Roger, who was busy sending the flashlight beam dancing off ditchweed and soybean rows, peered up above the tree-line. "You're right, they're gone."
"Look, Rog, maybe we'd better go on back to the truck before I reach the point of no return. I honestly don't know where I am. Do you?"
"Yeah. We're okay, I'm not lost," he answered disappointedly. When Roger went after something, anything, he didn't like to quit. He stood a moment, scowling, watching, apparently hoping for the lights to come back, to tease the two men as they had for the past forty-five minutes.
"There's probably a bunch of people out along these roads tonight doing the same crazy thing," Daniel said. He, too, was disappointed. He had hoped that by now someone would have figured out what the lights were. And the local police had come up empty-handed, just like everyone else.
Reluctantly and with great care, Daniel turned and headed back towards the vehicle. He glanced over his shoulder frequently as he walked, hoping they would see the lights one more time. He could barely see the four-wheeler up ahead under the light of the now hazy moon. The crickets were in full chorus. The dew-covered weeds were slick underfoot.
Daniel turned to Roger and started to laugh. "Let me take your arm, you big gorilla, before I fall down and break both my legs. Do you think you can find your way back to town?"
"Hey, in my courting days I used to take my wife down some of these lanes for a little, you know, privacy."
"Yeah, and then you'd conveniently run out of gas."
"How do you think I charmed the sweet woman into marrying me?"
"Well, Julia ought to come out UFO hunting with you. She'd probably ask for a divorce."
"You got a problem with my driving?" Roger held Daniel in a firm but sturdy grip.
"You are a maniac, Kennedy," Daniel chuckled.
"That's what my lovely Julia always says, too."
"I wonder what those lights are. They move way too fast for aircraft lights."
"It's a real mystery, isn't it?" They were nearing Roger's mud-caked vehicle. "Who's paying for my car wash, by the way?"
"You are. Who dragged me from my comfortable bed at one o'clock in the morning to go on this mad chase?"

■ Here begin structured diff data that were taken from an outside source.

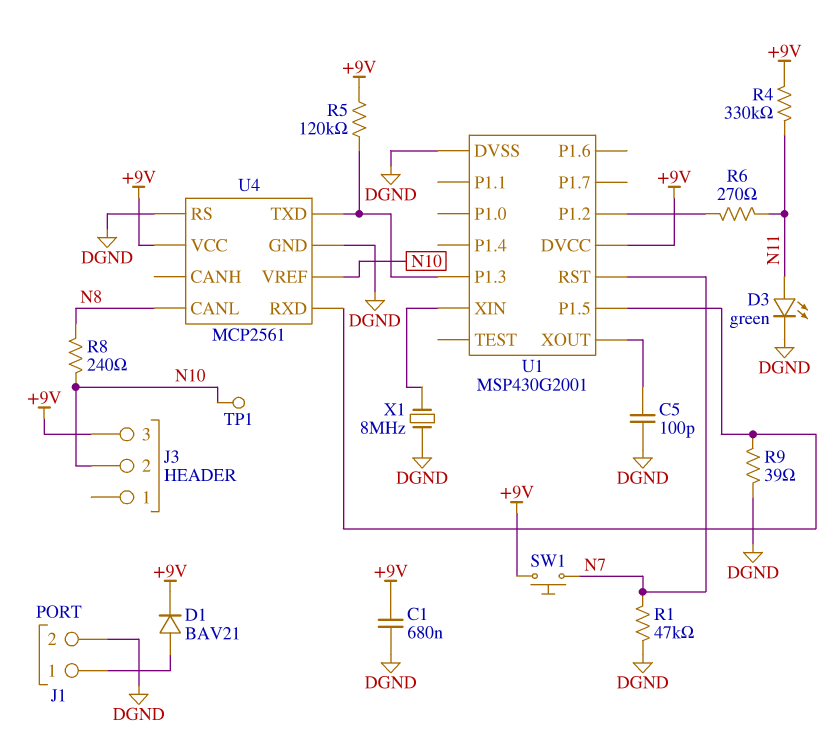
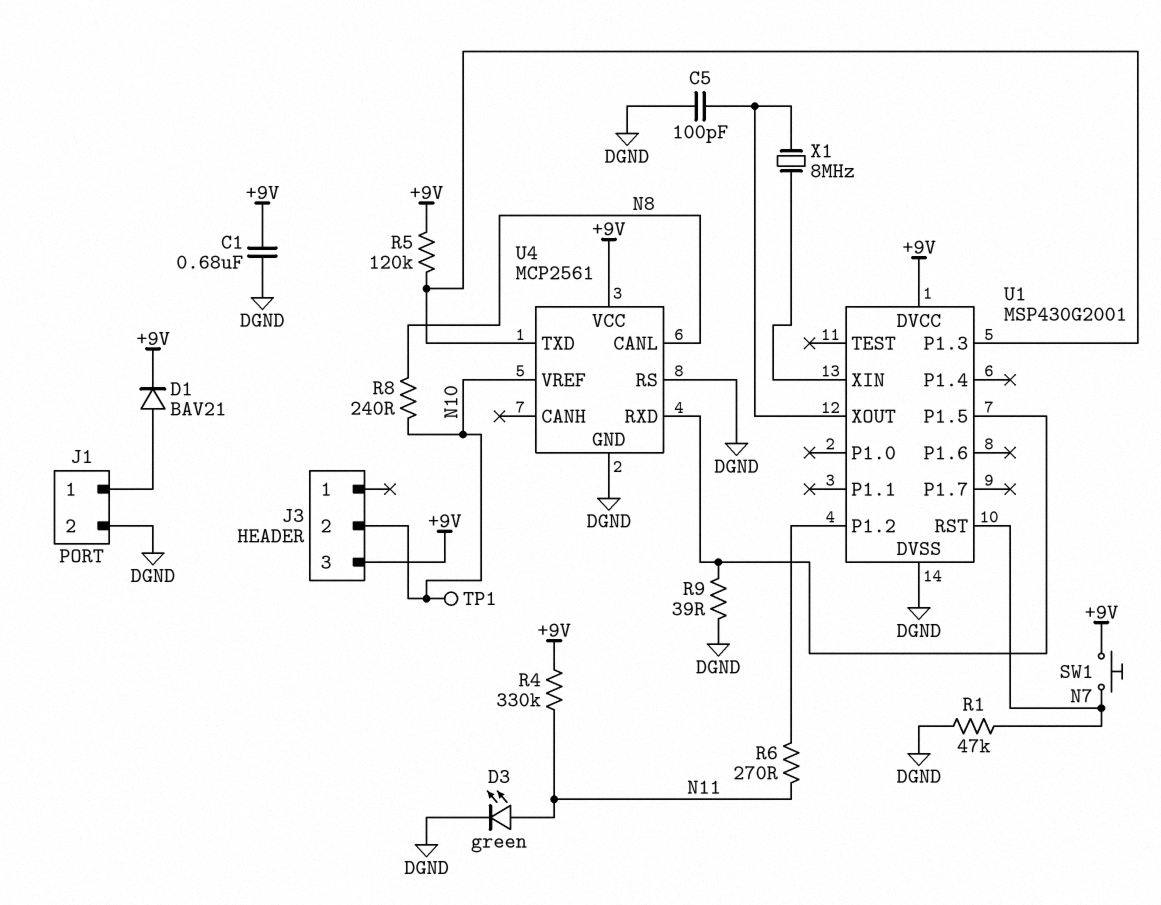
X1: 8MHz (DGND, U1/XIN) -> 8MHz (U1/XIN, U1/XOUT)

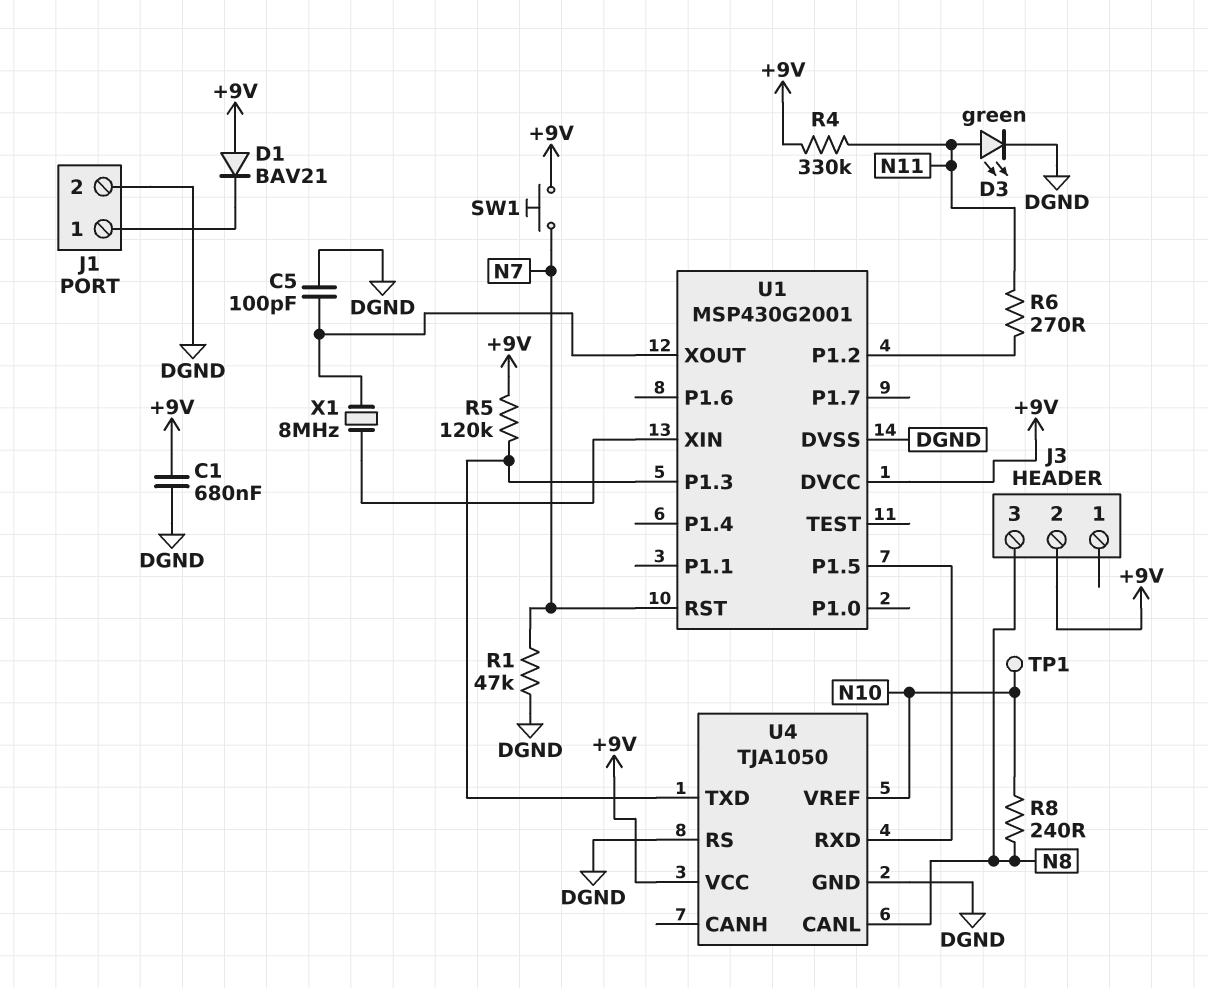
D1: diode BAV21 (A J1/1, K +9V) -> diode BAV21 (A +9V, K J1/1)
J3 pin 2: N10 -> +9V
J3 pin 3: +9V -> N8
R9: 39 (DGND, U1/P1.5) -> none
U4: MCP2561 -> TJA1050

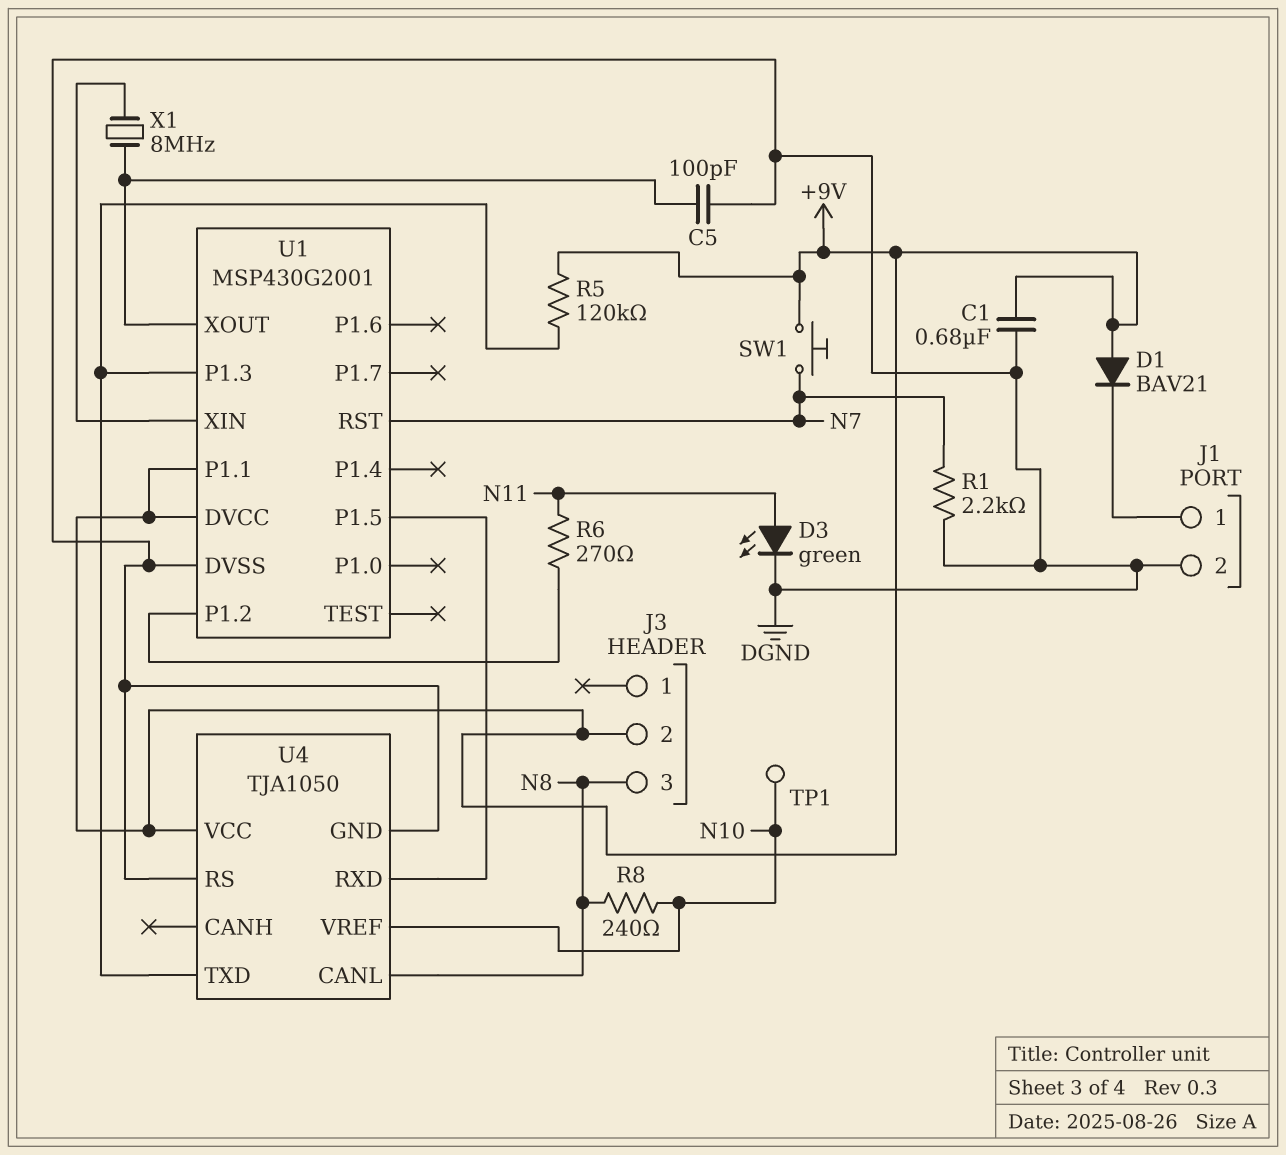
R1: 47k (DGND, N7) -> 2.2k (DGND, N7)
R4: 330k (+9V, N11) -> none
U1 pin P1.1: none -> +9V

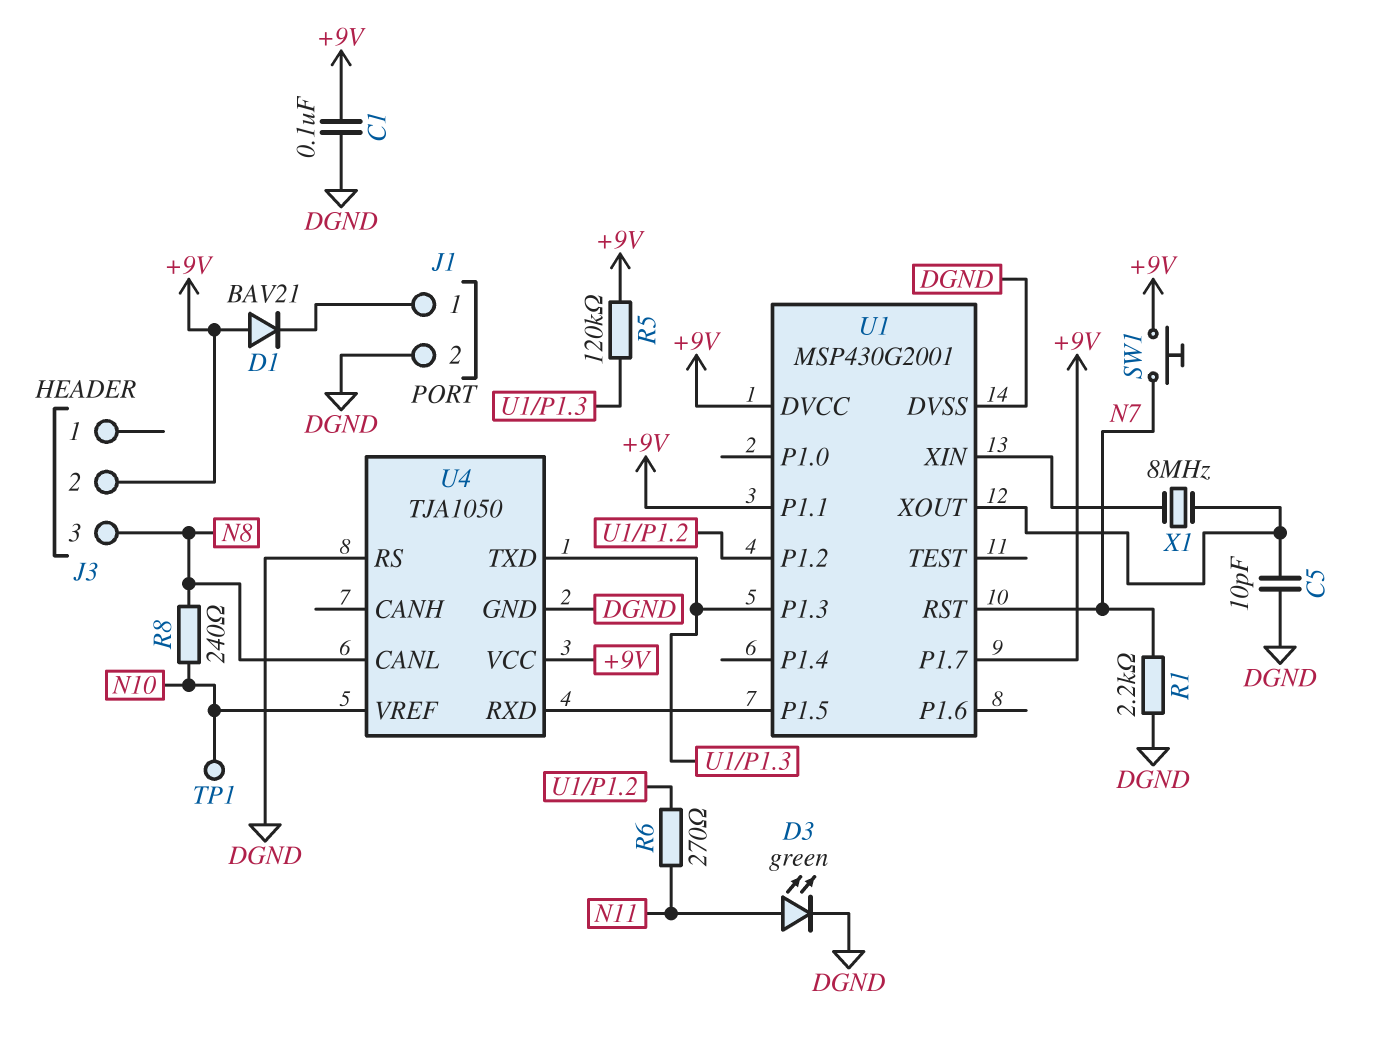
C1: 680nF (+9V, DGND) -> 100nF (+9V, DGND)
C5: 100pF (DGND, U1/XOUT) -> 10pF (DGND, U1/XOUT)
U1 pin P1.7: none -> +9V

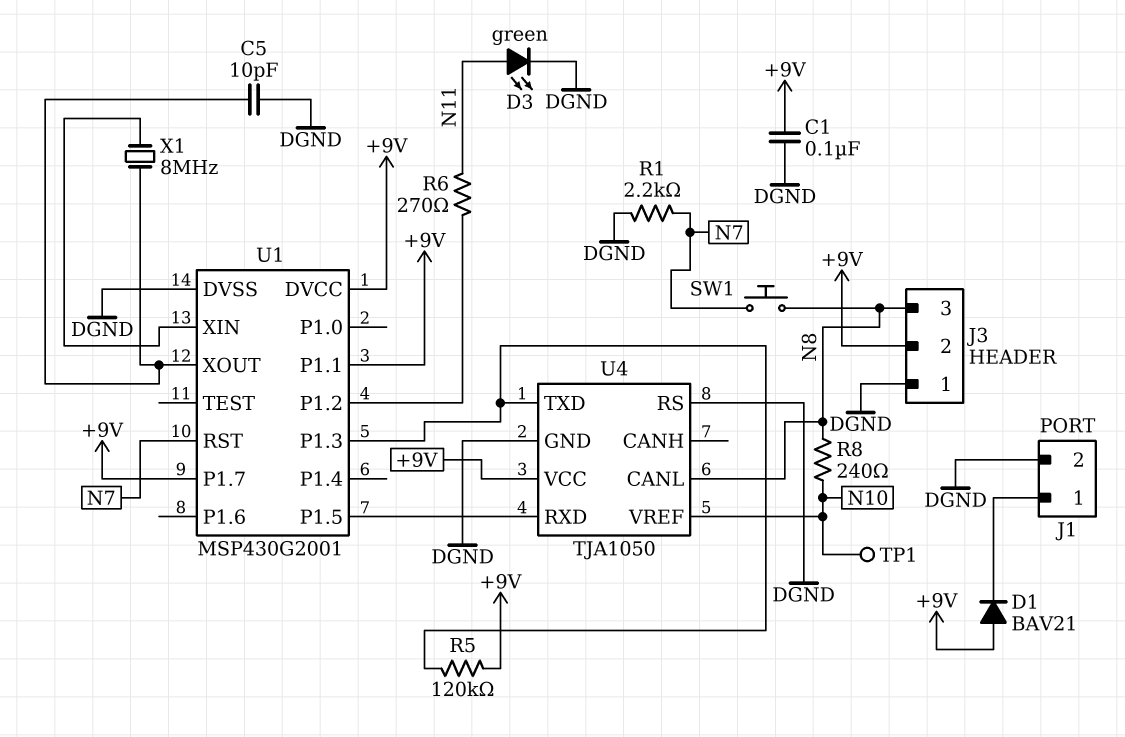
J3 pin 1: none -> DGND
SW1: button (+9V, N7) -> button (N7, N8)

"And a fine chase it was, laddy, while it lasted. But don't worry. I'll get us home, if I don't get us stuck out here."
"You better get us home in record time; some of us have to work in the morning. Some of us don't stay up half the night watching the skies for lights every night, either."
"Don't worry, I'll be at the store bright and early." Roger started the motor and slowly began to back down the rutted lane. "You want me to call you and get you up?"
"Please don't. I have a good alarm."
"We'll have to try again the next night we see the lights. What do you say? You game to give it another shot?"
"Sure. If I survived this attempt, I can survive another. But let's wait until my bruises heal. And let's shoot for a weekend, can we? That is, if we ever see these lights again."
"Weekends don't work out so good. I've got to spend those with Julia and the kids." Roger looked in his rearview mirror as he expertly backed up the truck over the rutted road.
On the drive home Daniel was silent. The lights had been too close. So close, that at moments he felt he could touch them. But they were like rainbows: right there, but not there at all. Not airplane lights, not helicopter lights. He'd seen those plenty of times. These were something else altogether. These he could not get out of his head. He smiled. Maybe next time they could do their light chasing on a blacktop road -- a smooth, easy blacktop. It was worth it, but only with Roger along. Roger, the maniac, would keep Daniel safe. But Daniel was bound to be sore in the morning. Sore, and just a little disappointed.